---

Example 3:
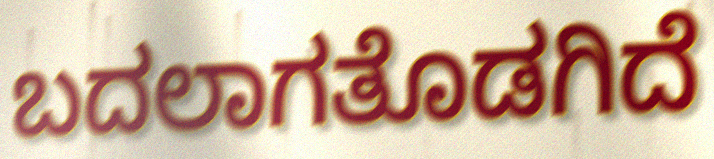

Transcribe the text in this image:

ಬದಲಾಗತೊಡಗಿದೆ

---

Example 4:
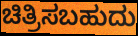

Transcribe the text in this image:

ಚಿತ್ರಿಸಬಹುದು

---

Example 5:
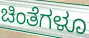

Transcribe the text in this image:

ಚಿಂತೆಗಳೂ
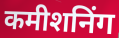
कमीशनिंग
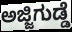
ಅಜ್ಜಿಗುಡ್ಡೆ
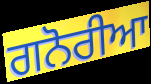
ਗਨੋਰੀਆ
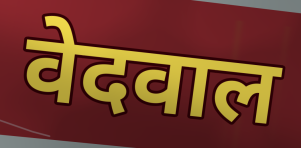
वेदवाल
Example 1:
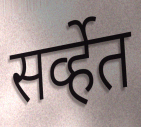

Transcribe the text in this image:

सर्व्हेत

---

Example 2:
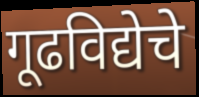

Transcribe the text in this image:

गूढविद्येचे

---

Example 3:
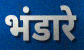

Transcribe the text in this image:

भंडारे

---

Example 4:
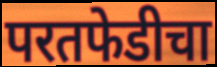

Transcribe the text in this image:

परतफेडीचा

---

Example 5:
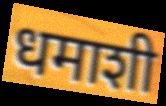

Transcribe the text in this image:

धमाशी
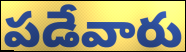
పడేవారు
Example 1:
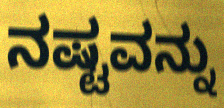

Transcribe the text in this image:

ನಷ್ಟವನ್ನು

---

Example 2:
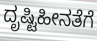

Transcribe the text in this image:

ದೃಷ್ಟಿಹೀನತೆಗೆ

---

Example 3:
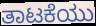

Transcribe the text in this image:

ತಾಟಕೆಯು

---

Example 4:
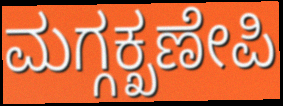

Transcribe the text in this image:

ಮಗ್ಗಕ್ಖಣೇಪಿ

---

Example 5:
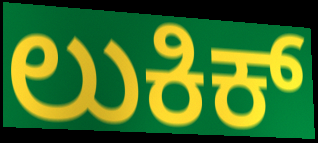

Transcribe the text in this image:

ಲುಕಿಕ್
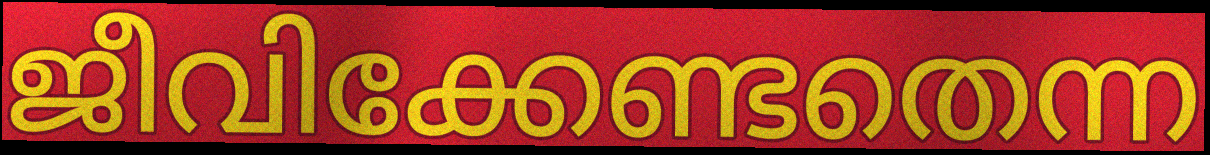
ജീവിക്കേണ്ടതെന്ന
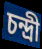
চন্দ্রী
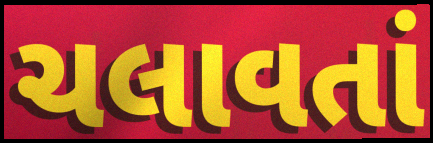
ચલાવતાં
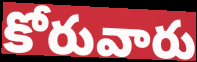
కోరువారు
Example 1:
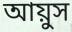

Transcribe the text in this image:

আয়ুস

• **Work required**:
The records above must be repeated exactly, minus their pictures.

• **Worked solution**:
---

Example 3:

Transcribe the text in this image:

ಬದಲಾಗತೊಡಗಿದೆ

---

Example 4:

Transcribe the text in this image:

ಚಿತ್ರಿಸಬಹುದು

---

Example 5:

Transcribe the text in this image:

ಚಿಂತೆಗಳೂ
कमीशनिंग
ಅಜ್ಜಿಗುಡ್ಡೆ
ਗਨੋਰੀਆ
वेदवाल
Example 1:

Transcribe the text in this image:

सर्व्हेत

---

Example 2:

Transcribe the text in this image:

गूढविद्येचे

---

Example 3:

Transcribe the text in this image:

भंडारे

---

Example 4:

Transcribe the text in this image:

परतफेडीचा

---

Example 5:

Transcribe the text in this image:

धमाशी
పడేవారు
Example 1:

Transcribe the text in this image:

ನಷ್ಟವನ್ನು

---

Example 2:

Transcribe the text in this image:

ದೃಷ್ಟಿಹೀನತೆಗೆ

---

Example 3:

Transcribe the text in this image:

ತಾಟಕೆಯು

---

Example 4:

Transcribe the text in this image:

ಮಗ್ಗಕ್ಖಣೇಪಿ

---

Example 5:

Transcribe the text in this image:

ಲುಕಿಕ್
ജീവിക്കേണ്ടതെന്ന
চন্দ্রী
ચલાવતાં
కోరువారు
Example 1:

Transcribe the text in this image:

আয়ুস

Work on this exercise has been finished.